Stok dan Produksi BBM AS Melonjak, Harga Minyak Turun 3% ke US$ 116

KATADATA
Ilustrasi kilang minyak.
Penulis: Happy Fajrian
30/6/2022, 07.58 WIB

Harga minyak merosot cukup dalam seiring data stok dan produksi bahan bakar minyak (BBM) Amerika Serikat yang kuat. Di samping itu, kekhawatiran perlambatan ekonomi melampaui kekhawatiran tentang ketatnya pasokan dunia saat ini.

Harga minyak acuan global, Brent, pagi ini, Kamis (30/6), turun ke US$ 116,01 per barel. Padahal kemarin sempat menyentuh US$ 120,33 per barel. Sementara West Texas Intermediate (WTI) berada di level US$ 109,62 setelah sebelumnya sempat di level US$ 114,05.

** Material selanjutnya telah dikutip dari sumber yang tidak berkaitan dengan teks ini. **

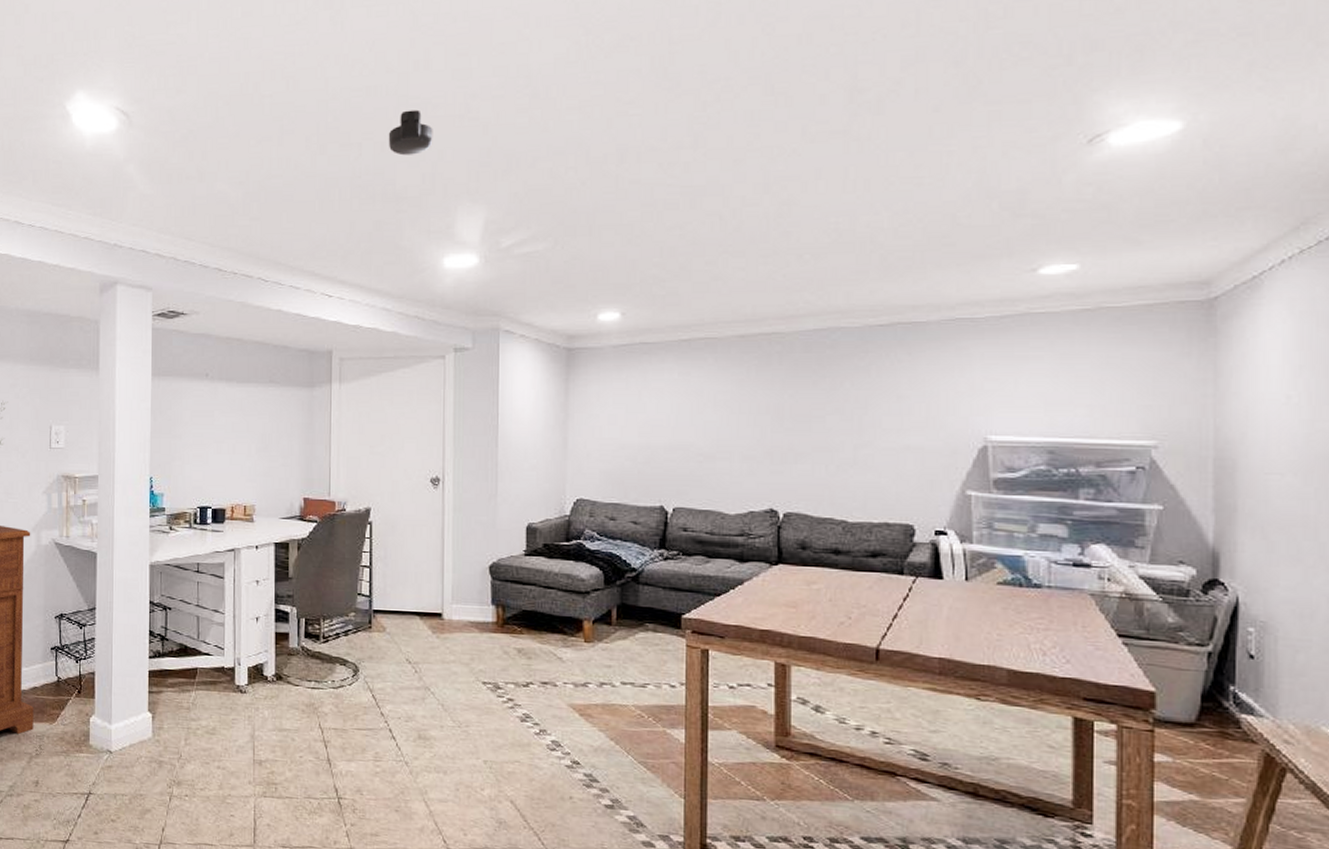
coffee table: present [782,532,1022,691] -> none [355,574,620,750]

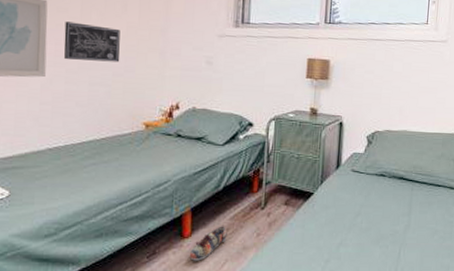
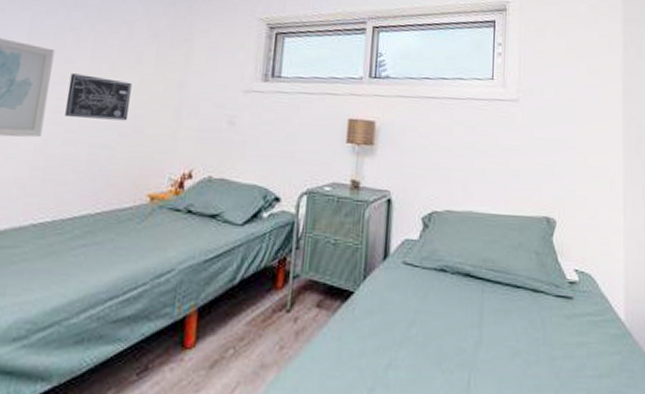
shoe: present [189,226,227,261] -> none [190,333,242,382]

Energy Information Administration (EIA) Amerika mengatakan bahwa persediaan minyak mentah turun pekan lalu meski produksi mencapai level tertinggi sejak April 2020. Stok bahan bakar naik didorong peningkatan aktivitas kilang hingga ke level 95% dari kapasitas penuh.

“Laporan EIA meredam pasar. Kenaikan persediaan bensin dan produk sulingan lain sedikit mengurangi tekanan dan kenaikan produksi AS juga menjadi faktor penurunan harga,” kata analis Again Capital LLC di New York, John Kilduff, seperti dikutip Reuters, Kamis (30/6).

Peningkatan persediaan tersebut menyebabkan harga berjangka bensin dan produk sulingan Amerika turun masing-masing sekitar 3% dan 4%. Pedagang mengatakan minyak berjangka mengikuti harga bahan bakar yang lebih rendah.

Penguatan nilai tukar dolar Amerika juga turut menekan harga minyak. Dolar yang lebih kuat terhadap sekeranjang mata uang lainnya di dunia membuat minyak lebih mahal bagi pembeli lain yang tidak menggunakan dolar.

Harga Brent dan WTI naik sekitar 7% selama tiga sesi sebelumnya di tengah kekhawatiran tentang ketatnya pasokan karena sebagian sanksi Barat terhadap Rusia.

“Mengingat bahwa hampir 1/5 dari kapasitas produksi minyak global saat ini berada di bawah beberapa bentuk sanksi (Iran, Venezuela, Rusia), kami percaya tidak ada cara praktis untuk menjaga minyak ini keluar dari pasar yang sudah sangat ketat,” tulis laporan JP Morgan.

Tetapi investor juga khawatir bahwa ekonomi yang melambat dapat mengurangi permintaan energi karena bank sentral menaikkan suku bunga untuk memerangi inflasi.

“Federal Reserve AS bertekad tidak akan membiarkan ekonomi tergelincir ke rezim inflasi yang lebih tinggi bahkan jika itu berarti menaikkan suku bunga ke tingkat yang menempatkan pertumbuhan dalam risiko,” kata Ketua Fed Jerome Powell.

“Ketidakpastian di pasar minyak dan gas global dapat bertahan untuk beberapa waktu mendatang karena kapasitas cadangan sangat rendah sementara permintaan masih pulih,” kata Chief Executive Officer Shell PLC (SHEL.L) Ben van Beurden.

OPEC dan sekutunya seperti Rusia yang membentuk kelompok OPEC+, memulai serangkaian pertemuan dua hari pada hari Rabu (29/6). Seorang sumber mengatakan kemungkinan tidak akan ada perubahan kebijakan besar pada produksi bulan ini.

Analis khawatir bahwa Arab Saudi dan Uni Emirat Arab (UEA) mungkin tidak memiliki kapasitas cadangan yang cukup untuk menebus pasokan Rusia yang hilang. Presiden Prancis Emmanuel Macron mengatakan bahwa ia diberitahu bahwa produsen ini akan berjuang untuk meningkatkan produksi lebih lanjut.

Namun, menteri energi UEA mengatakan negara itu, yang memproduksi sekitar 3 juta barel per hari (bph), dan memiliki beberapa kapasitas cadangan di atas kuota OPEC sebesar 3,17 juta bph.

Analis juga memperingatkan bahwa kerusuhan politik di Ekuador dan Libya dapat memperketat pasokan lebih lanjut.